The Jevons paradox is the historic sample I’m betting on
Within the nineteenth century, economist William Stanley Jevons noticed that as coal engines grew to become extra environment friendly, coal consumption went up, not down. Effectivity made vitality cheaper, which elevated demand. The identical sample exhibits up in gasoline economic system: higher mileage requirements correlated with extra driving, not much less. Any environmentalist wrestles with the phenomenon.
Apply that to software program. If AI instruments make growth quicker and cheaper, corporations might not shrink their engineering groups — they could increase their ambitions.
Extra merchandise. Extra options. Extra inner instruments. Extra automation. The urge for food for software program isn’t fastened. The constraint has been the price and time required to construct it. Decrease these constraints and also you may get extra demand for the people who direct the work, not much less.
The American economic system was as soon as once more extra productive in the first quarter of 2026, in line with this month’s newest launch from the US Bureau of Labor Statistics. In comparison with the 2010s and the primary half of the 2020s, industries as far-flung as retail and mining, building and property administration all noticed significant features in labor productiveness per hour labored (see chart above). Large administration consulting firms like PwC and the legal industry have reported steady gains in recent years too.

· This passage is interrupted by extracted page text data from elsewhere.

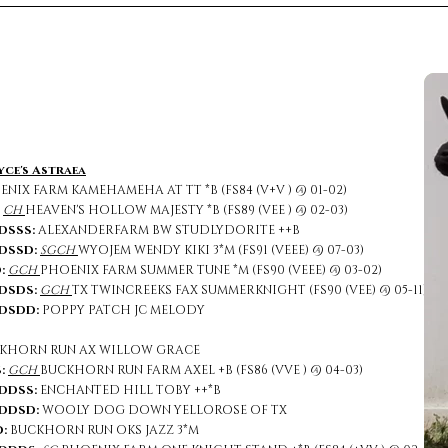
yce's Astraea
NIX FARM KAMEHAMEHA AT TT *B (FS84 (V+V ) @ 01-02)
:
CH
HEAVEN'S HOLLOW MAJESTY *B (FS89 (VEE ) @ 02-03)
DSSS:
ALEXANDERFARM BW STUDLYDORITE ++B
DSSD:
SGCH
WYOJEM WENDY KIKI 3*M (FS91 (VEEE) @ 07-03)
:
GCH
PHOENIX FARM SUMMER TUNE *M (FS90 (VEEE) @ 03-02)
DSDS:
GCH
TX TWINCREEKS FAX SUMMERKNIGHT (FS90 (VEE) @ 05-11)
DSDD:
POPPY PATCH JC MELODY
KHORN RUN AX WILLOW GRACE
:
GCH
BUCKHORN RUN FARM AXEL +B (FS86 (VVE ) @ 04-03)
DDSS:
ENCHANTED HILL TOBY ++*B
SD:
WOOLY DOG DOWN YELLOROSE OF TX
:
BUCKHORN RUN OKS JAZZ 3*M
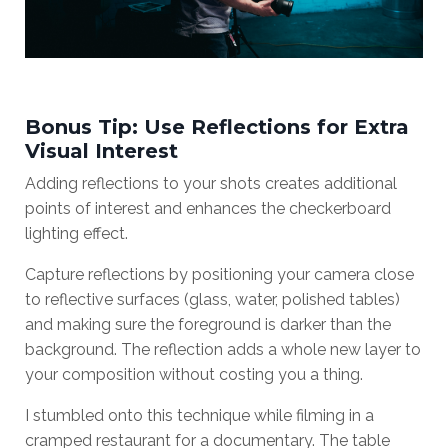
Bonus Tip: Use Reflections for Extra
Visual Interest
Adding reflections to your shots creates additional
points of interest and enhances the checkerboard
lighting effect.
Capture reflections by positioning your camera close
to reflective surfaces (glass, water, polished tables)
and making sure the foreground is darker than the
background. The reflection adds a whole new layer to
your composition without costing you a thing.
I stumbled onto this technique while filming in a
cramped restaurant for a documentary. The table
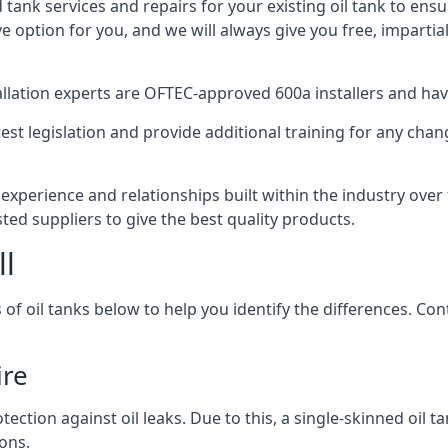
d tank services and repairs for your existing oil tank to ens
ive option for you, and we will always give you free, imparti
tallation experts are OFTEC-approved 600a installers and have 
est legislation and provide additional training for any chan
 experience and relationships built within the industry ove
sted suppliers to give the best quality products.
ll
 of oil tanks below to help you identify the differences. C
ire
tection against oil leaks. Due to this, a single-skinned oil 
ons.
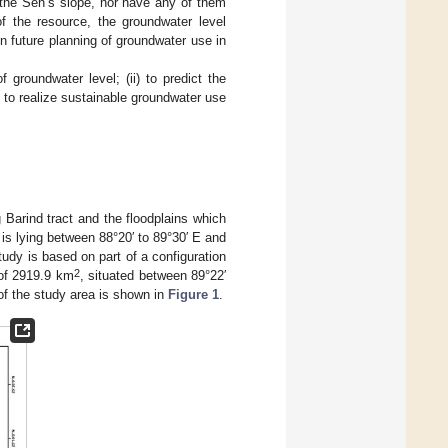
r the Sen’s slope, nor have any of them
of the resource, the groundwater level
n future planning of groundwater use in
 groundwater level; (ii) to predict the
 to realize sustainable groundwater use
 Barind tract and the floodplains which
n is lying between 88°20′ to 89°30′ E and
udy is based on part of a configuration
2
a of 2919.9 km
, situated between 89°22′
 of the study area is shown in
Figure 1
.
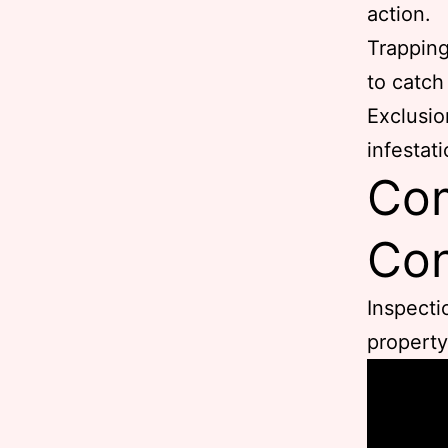
action.
Trapping
to catch
Exclusio
infestati
Com
Con
Inspecti
property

The deployment of software program and knowledge science, which pertains to how AI instruments work, accounts for a few of these features. Productiveness can justify extra employees, not fewer.
That’s the optimistic case. The Fed paper that confirmed my guess win additionally included a warning: Even with total progress, the researchers noticed “softening” within the function kind. The roles are there…for now. On the Builders Convention, Fed economist Adam Scavette shared an evaluation of Swedish employees displaying that AI deployment seems to be rewarding skilled employees, and forsaking junior ones.

For many years, latest faculty graduates (these aged 22-27) almost all the time had decrease unemployment charges than the general economic system. That began altering in 2019 and, in line with Federal Reserve Financial institution knowledge, the discrepancy has grown since. Now, the graduates who booed AI-cheering commencement speakers are becoming a member of an unemployment fee (5.8%) near double that of older faculty graduates (3.1%). I acquired tons of of shocked feedback after I posted final 12 months that the unemployment fee for latest pc science graduates was larger than for philosophy grads.
Their financial outcomes rely much less on AI than on what we collectively select to do about its disruption.
An evaluation by financial growth membership org IEDC earlier this 12 months put it bluntly: AI is exposing a jobs system that was already broken. Solely 40% of Individuals at present maintain what researchers name “high quality jobs” with truthful pay and advantages. Fewer than 10% of states have robust AI-to-jobs methods. Tech has by no means had very many apprenticeships, so the already networked get a lot of the entry.
As Marek Gootman from Brookings put it at our convention: “We essentially mishandled transitions like this previously in conventional industries.”
The query isn’t whether or not AI will change work. I’ll. The query is whether or not we’ll construct programs that assist individuals adapt, or whether or not we’ll go away them to determine it out alone.
So sure, I took the 5-year guess. I believe there shall be extra software program builders in 2031 than there are at the moment — IF we hold calling them that. Who shall be doing these jobs, and what they seem like, is anyone’s guess.
This week, Brian texted me two screenshots: Certainly knowledge displaying software developer listings climbing again and the Github COO confirming that the code-tracking platform hit a billion commits in 2025 and is now on tempo to beat 14 billion in 2026.
His playful message: “Appears like I’m going to lose the following guess too!”